● **WORK TO BE COMPLETED**
The entries that follow must be given again exactly, with the pictures excluded.

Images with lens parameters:
______________________________
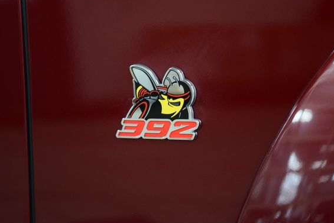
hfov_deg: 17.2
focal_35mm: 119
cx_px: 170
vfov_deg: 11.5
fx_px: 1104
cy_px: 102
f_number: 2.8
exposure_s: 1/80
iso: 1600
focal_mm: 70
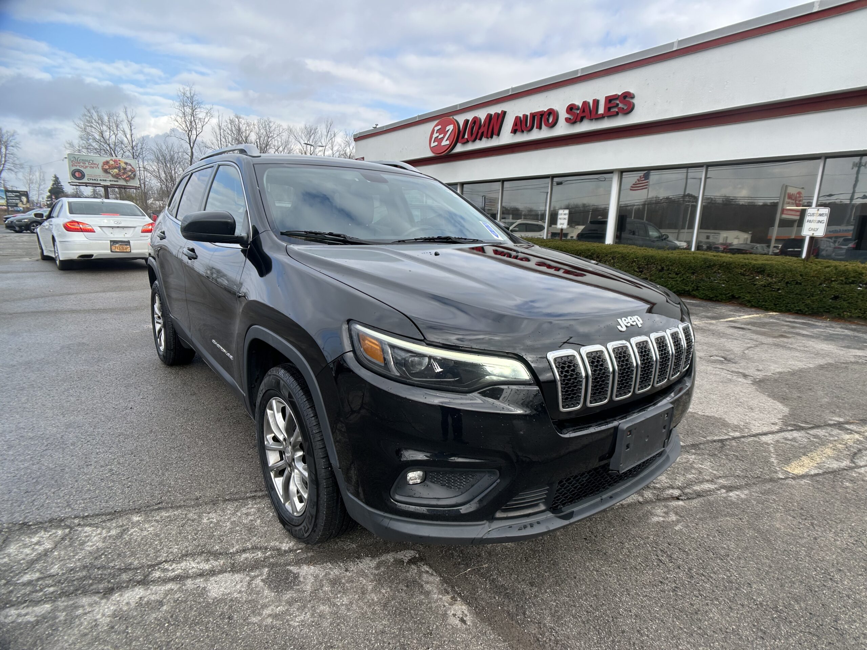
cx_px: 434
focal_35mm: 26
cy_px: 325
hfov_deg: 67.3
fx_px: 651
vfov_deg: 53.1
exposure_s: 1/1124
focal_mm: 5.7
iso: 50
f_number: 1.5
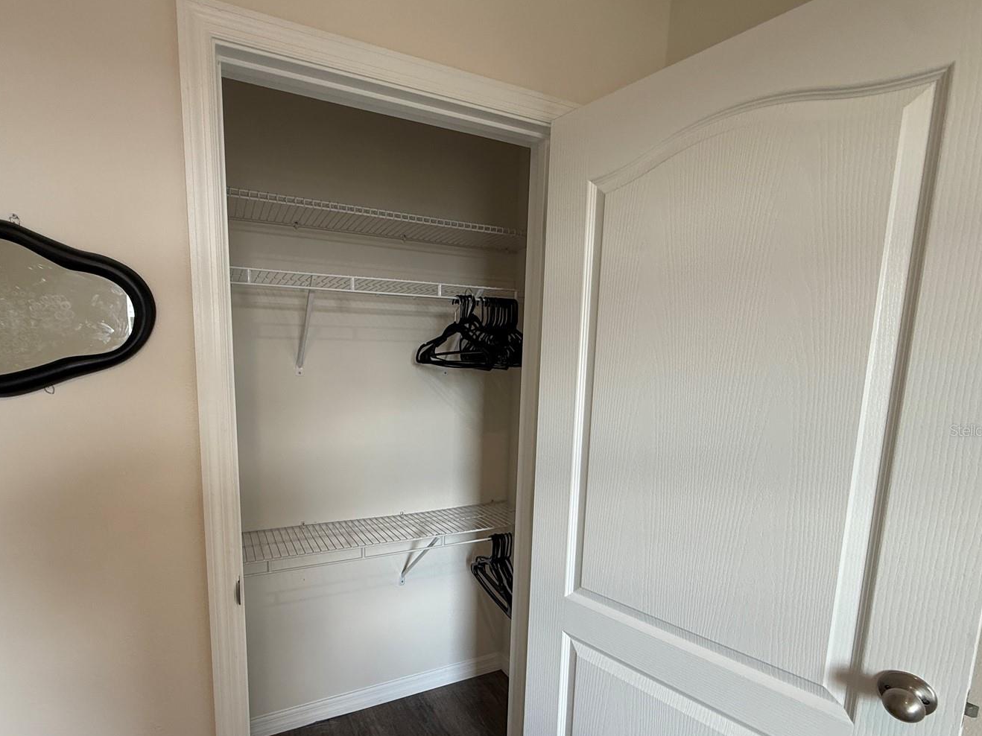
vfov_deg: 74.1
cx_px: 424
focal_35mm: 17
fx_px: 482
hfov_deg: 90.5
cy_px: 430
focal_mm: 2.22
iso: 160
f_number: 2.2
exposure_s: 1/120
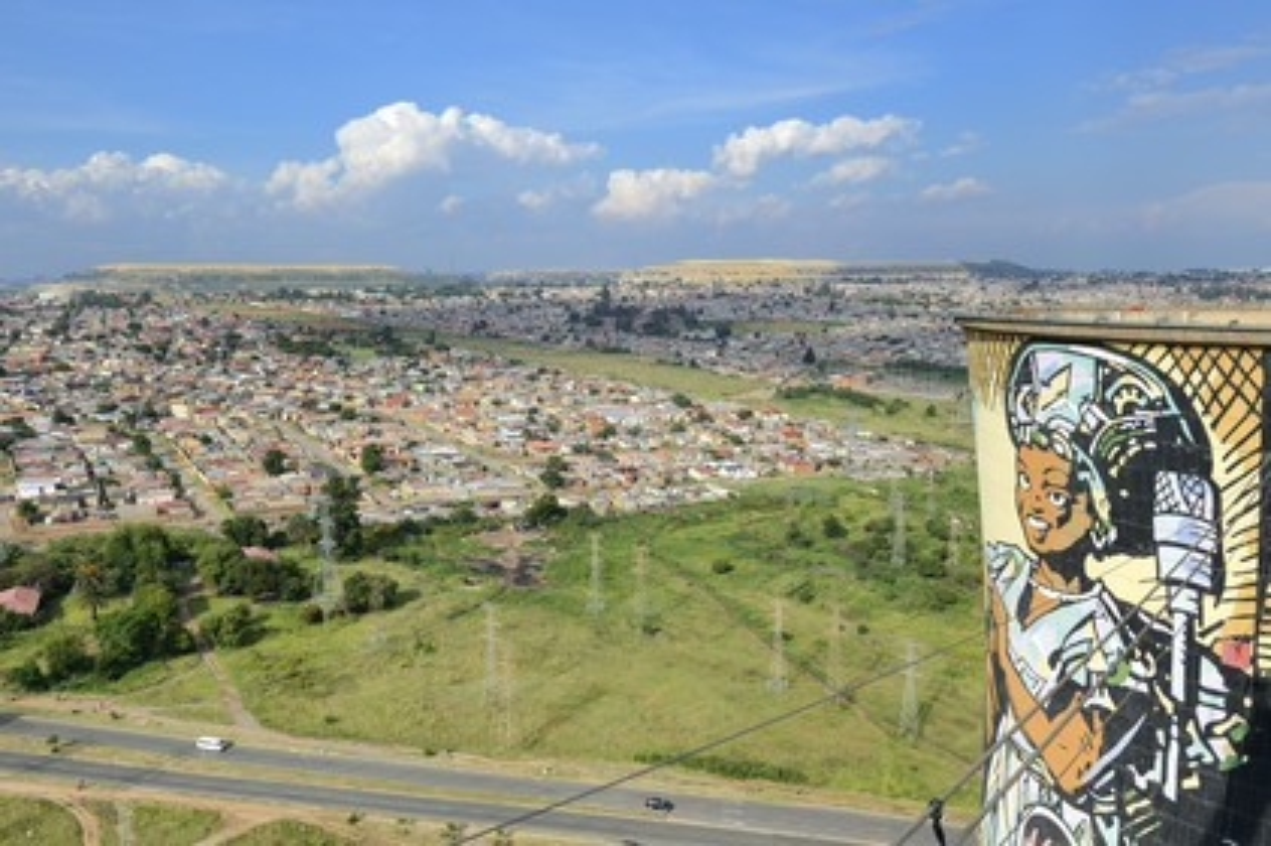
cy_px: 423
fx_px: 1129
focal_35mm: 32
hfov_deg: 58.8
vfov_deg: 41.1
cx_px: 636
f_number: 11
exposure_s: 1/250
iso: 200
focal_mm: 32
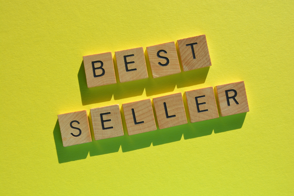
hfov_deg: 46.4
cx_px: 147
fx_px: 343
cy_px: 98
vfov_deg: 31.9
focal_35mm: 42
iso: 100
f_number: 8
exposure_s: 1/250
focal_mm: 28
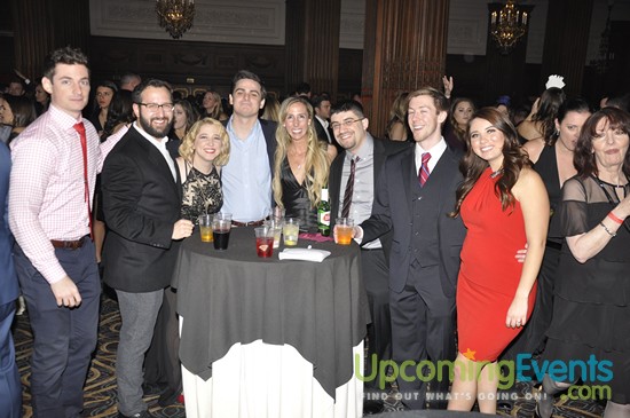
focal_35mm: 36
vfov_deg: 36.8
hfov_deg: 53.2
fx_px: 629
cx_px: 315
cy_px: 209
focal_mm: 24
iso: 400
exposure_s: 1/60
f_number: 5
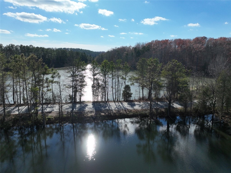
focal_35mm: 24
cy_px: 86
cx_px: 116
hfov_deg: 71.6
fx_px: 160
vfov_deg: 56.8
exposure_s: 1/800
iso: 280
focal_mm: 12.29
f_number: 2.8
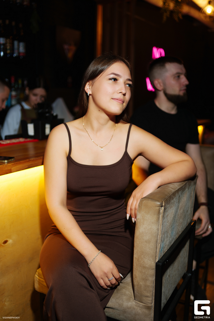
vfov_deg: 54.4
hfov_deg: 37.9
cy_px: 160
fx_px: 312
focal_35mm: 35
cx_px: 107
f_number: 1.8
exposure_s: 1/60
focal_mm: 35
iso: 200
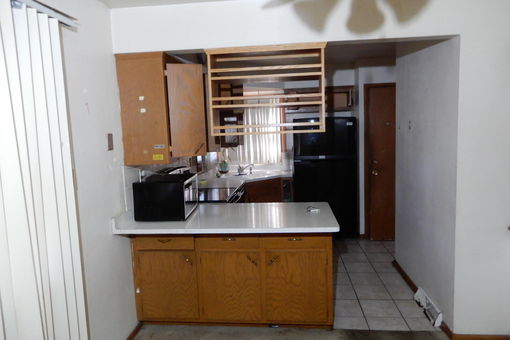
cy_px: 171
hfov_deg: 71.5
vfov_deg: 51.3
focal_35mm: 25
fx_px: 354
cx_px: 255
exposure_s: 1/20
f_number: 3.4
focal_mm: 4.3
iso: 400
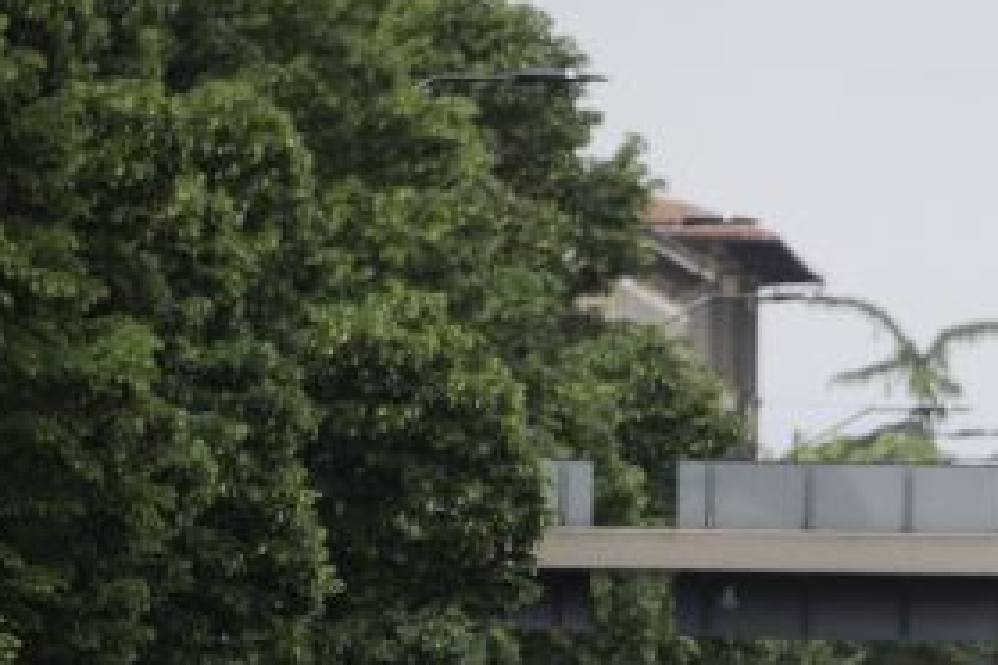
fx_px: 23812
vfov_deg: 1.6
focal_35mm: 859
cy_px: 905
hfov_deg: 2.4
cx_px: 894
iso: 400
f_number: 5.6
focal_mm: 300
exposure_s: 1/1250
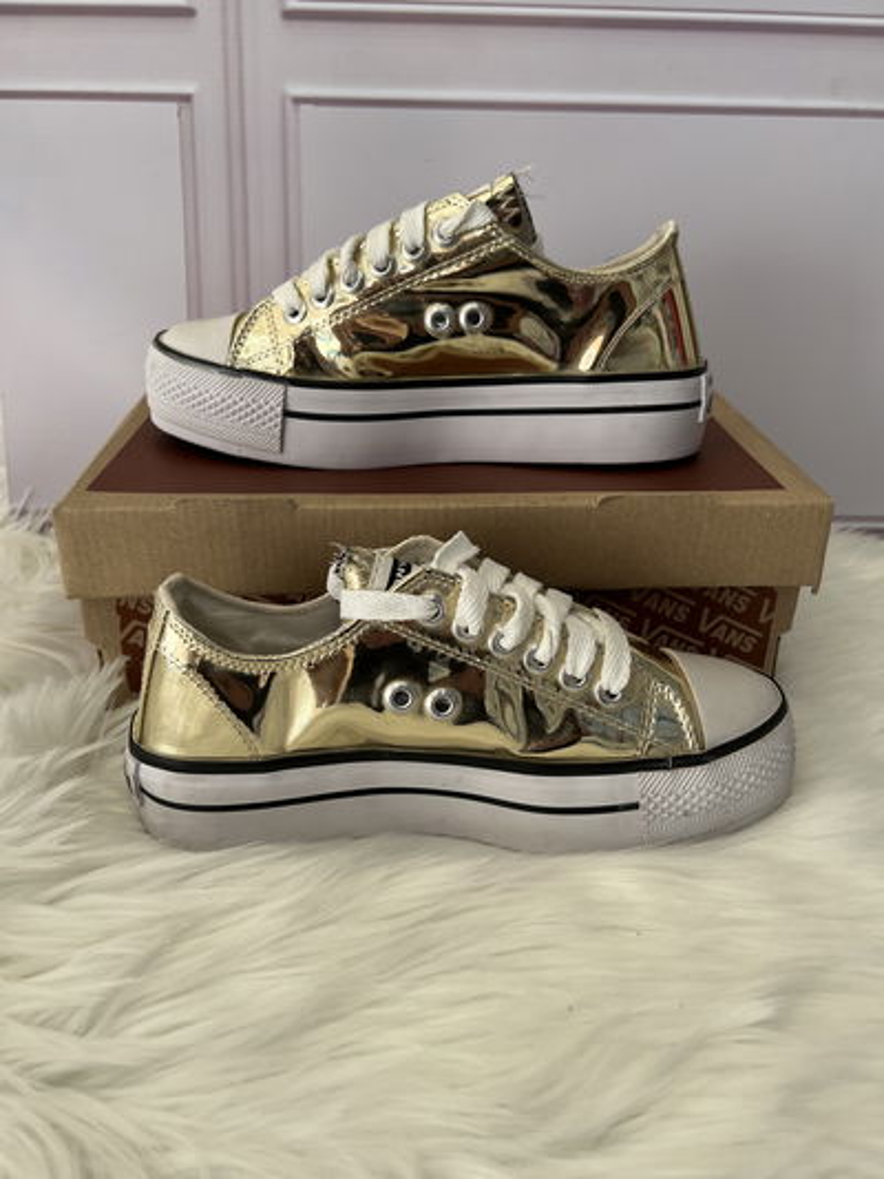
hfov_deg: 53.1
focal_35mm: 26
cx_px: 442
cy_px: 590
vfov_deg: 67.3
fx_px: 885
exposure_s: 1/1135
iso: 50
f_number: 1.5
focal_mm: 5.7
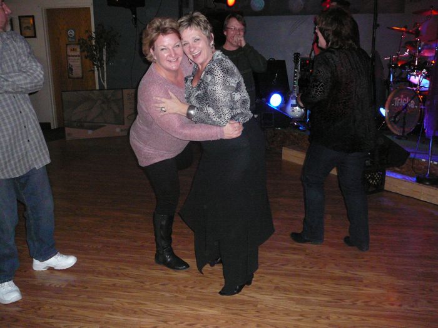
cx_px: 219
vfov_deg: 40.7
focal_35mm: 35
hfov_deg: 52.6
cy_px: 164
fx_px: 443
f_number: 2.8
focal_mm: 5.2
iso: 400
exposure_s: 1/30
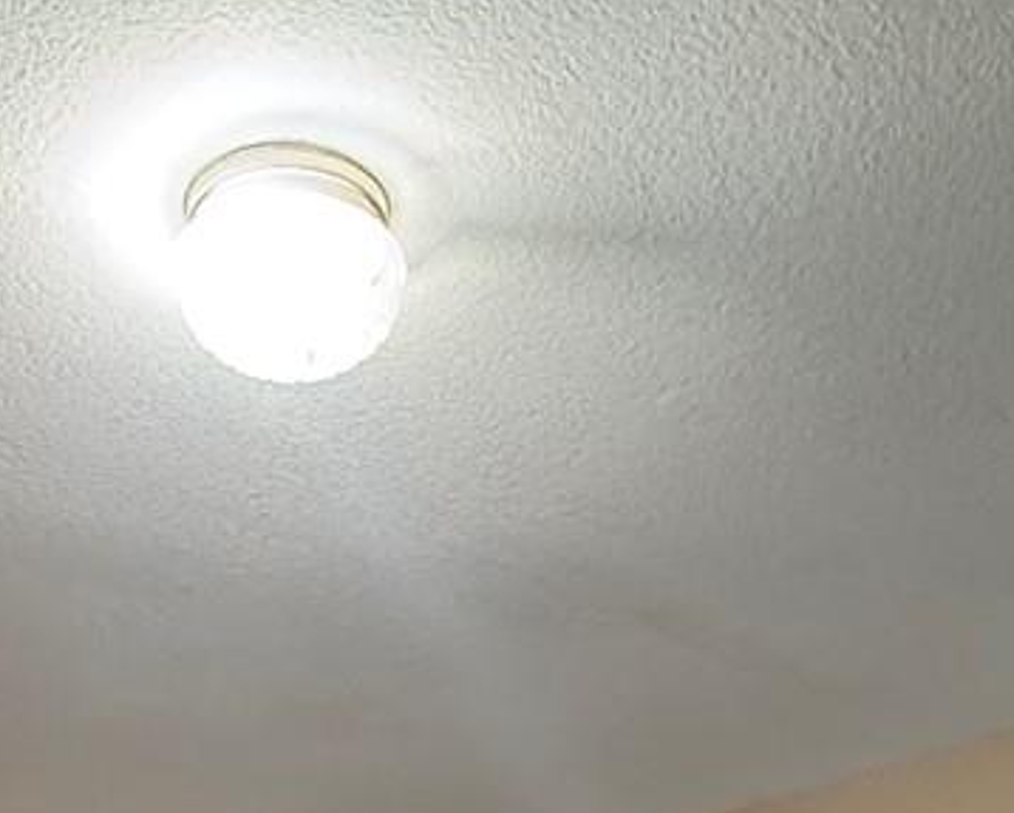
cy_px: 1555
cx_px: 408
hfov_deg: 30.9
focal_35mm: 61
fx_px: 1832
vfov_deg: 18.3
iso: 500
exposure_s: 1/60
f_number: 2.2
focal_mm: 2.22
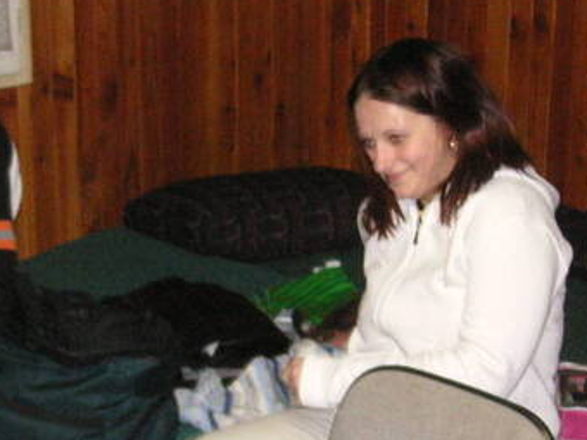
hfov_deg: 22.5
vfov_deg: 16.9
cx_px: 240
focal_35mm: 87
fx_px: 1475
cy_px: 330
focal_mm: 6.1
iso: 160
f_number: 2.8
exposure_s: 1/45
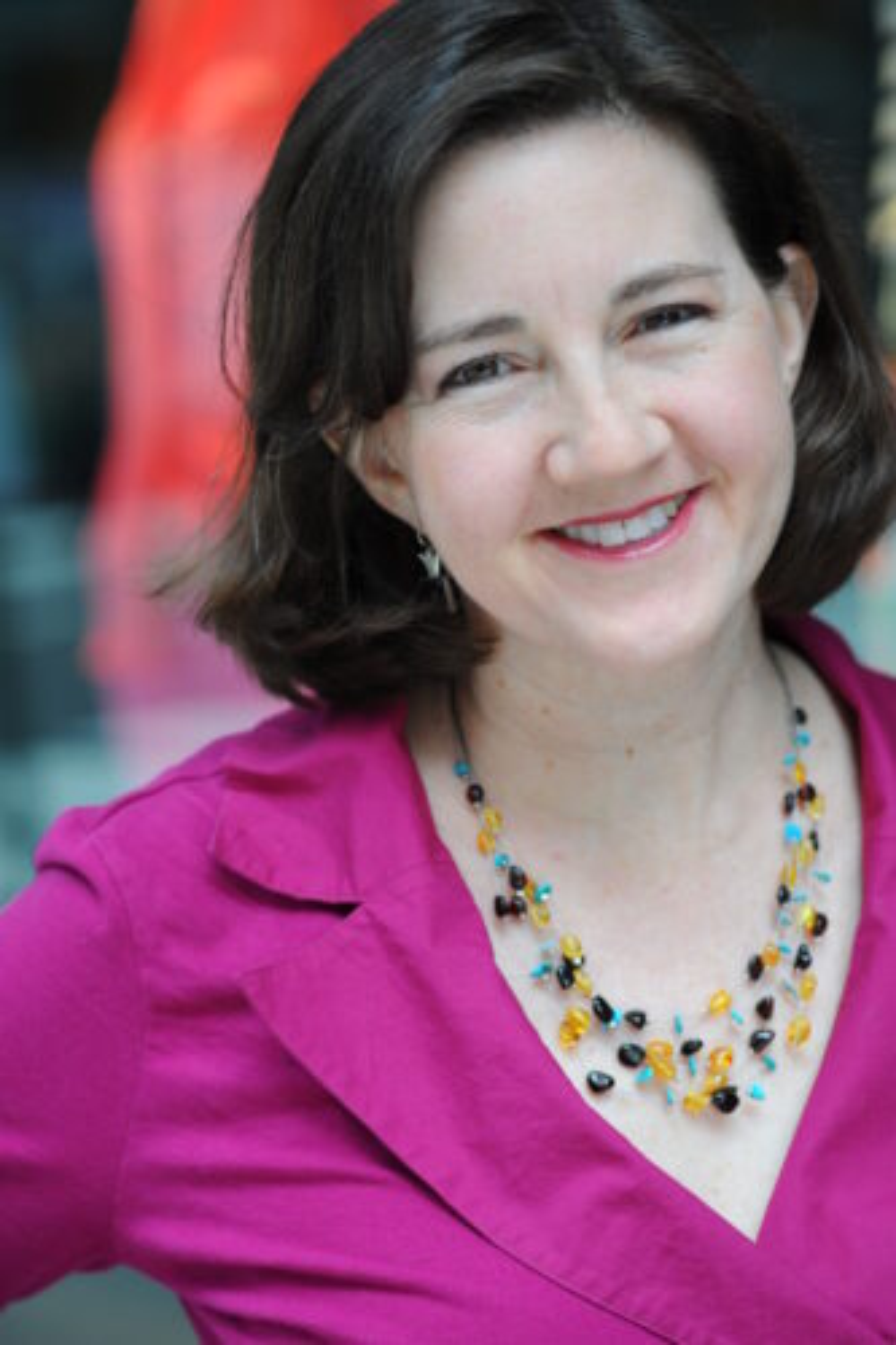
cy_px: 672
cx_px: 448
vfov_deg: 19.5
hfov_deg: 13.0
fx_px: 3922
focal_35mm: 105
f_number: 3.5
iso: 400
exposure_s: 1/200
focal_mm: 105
______________________________
● **WRITTEN SOLUTION**
hfov_deg: 17.2
focal_35mm: 119
cx_px: 170
vfov_deg: 11.5
fx_px: 1104
cy_px: 102
f_number: 2.8
exposure_s: 1/80
iso: 1600
focal_mm: 70
cx_px: 434
focal_35mm: 26
cy_px: 325
hfov_deg: 67.3
fx_px: 651
vfov_deg: 53.1
exposure_s: 1/1124
focal_mm: 5.7
iso: 50
f_number: 1.5
vfov_deg: 74.1
cx_px: 424
focal_35mm: 17
fx_px: 482
hfov_deg: 90.5
cy_px: 430
focal_mm: 2.22
iso: 160
f_number: 2.2
exposure_s: 1/120
cy_px: 423
fx_px: 1129
focal_35mm: 32
hfov_deg: 58.8
vfov_deg: 41.1
cx_px: 636
f_number: 11
exposure_s: 1/250
iso: 200
focal_mm: 32
hfov_deg: 46.4
cx_px: 147
fx_px: 343
cy_px: 98
vfov_deg: 31.9
focal_35mm: 42
iso: 100
f_number: 8
exposure_s: 1/250
focal_mm: 28
focal_35mm: 36
vfov_deg: 36.8
hfov_deg: 53.2
fx_px: 629
cx_px: 315
cy_px: 209
focal_mm: 24
iso: 400
exposure_s: 1/60
f_number: 5
focal_35mm: 24
cy_px: 86
cx_px: 116
hfov_deg: 71.6
fx_px: 160
vfov_deg: 56.8
exposure_s: 1/800
iso: 280
focal_mm: 12.29
f_number: 2.8
vfov_deg: 54.4
hfov_deg: 37.9
cy_px: 160
fx_px: 312
focal_35mm: 35
cx_px: 107
f_number: 1.8
exposure_s: 1/60
focal_mm: 35
iso: 200
cy_px: 171
hfov_deg: 71.5
vfov_deg: 51.3
focal_35mm: 25
fx_px: 354
cx_px: 255
exposure_s: 1/20
f_number: 3.4
focal_mm: 4.3
iso: 400
fx_px: 23812
vfov_deg: 1.6
focal_35mm: 859
cy_px: 905
hfov_deg: 2.4
cx_px: 894
iso: 400
f_number: 5.6
focal_mm: 300
exposure_s: 1/1250
hfov_deg: 53.1
focal_35mm: 26
cx_px: 442
cy_px: 590
vfov_deg: 67.3
fx_px: 885
exposure_s: 1/1135
iso: 50
f_number: 1.5
focal_mm: 5.7
cx_px: 219
vfov_deg: 40.7
focal_35mm: 35
hfov_deg: 52.6
cy_px: 164
fx_px: 443
f_number: 2.8
focal_mm: 5.2
iso: 400
exposure_s: 1/30
cy_px: 1555
cx_px: 408
hfov_deg: 30.9
focal_35mm: 61
fx_px: 1832
vfov_deg: 18.3
iso: 500
exposure_s: 1/60
f_number: 2.2
focal_mm: 2.22
hfov_deg: 22.5
vfov_deg: 16.9
cx_px: 240
focal_35mm: 87
fx_px: 1475
cy_px: 330
focal_mm: 6.1
iso: 160
f_number: 2.8
exposure_s: 1/45
cy_px: 672
cx_px: 448
vfov_deg: 19.5
hfov_deg: 13.0
fx_px: 3922
focal_35mm: 105
f_number: 3.5
iso: 400
exposure_s: 1/200
focal_mm: 105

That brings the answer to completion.